◆ What you have to do ◆
Print the text of every record below word for word, leaving out the pictures.

◆ ◆ ◆ ◆

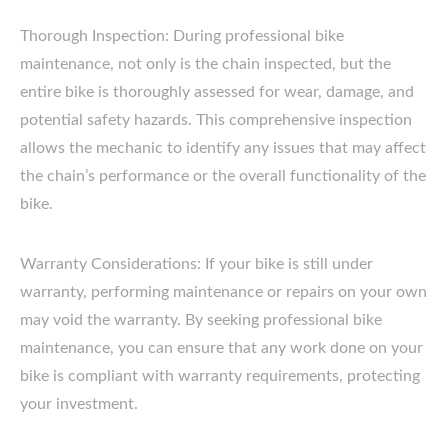
Thorough Inspection: During professional bike
maintenance, not only is the chain inspected, but the
entire bike is thoroughly assessed for wear, damage, and
potential safety hazards. This comprehensive inspection
allows the mechanic to identify any issues that may affect
the chain’s performance or the overall functionality of the
bike.
Warranty Considerations: If your bike is still under
warranty, performing maintenance or repairs on your own
may void the warranty. By seeking professional bike
maintenance, you can ensure that any work done on your
bike is compliant with warranty requirements, protecting
your investment.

◆ ◆ ◆ ◆

◆ Answer to the exercise ◆
Thorough Inspection: During professional bike
maintenance, not only is the chain inspected, but the
entire bike is thoroughly assessed for wear, damage, and
potential safety hazards. This comprehensive inspection
allows the mechanic to identify any issues that may affect
the chain’s performance or the overall functionality of the
bike.
Warranty Considerations: If your bike is still under
warranty, performing maintenance or repairs on your own
may void the warranty. By seeking professional bike
maintenance, you can ensure that any work done on your
bike is compliant with warranty requirements, protecting
your investment.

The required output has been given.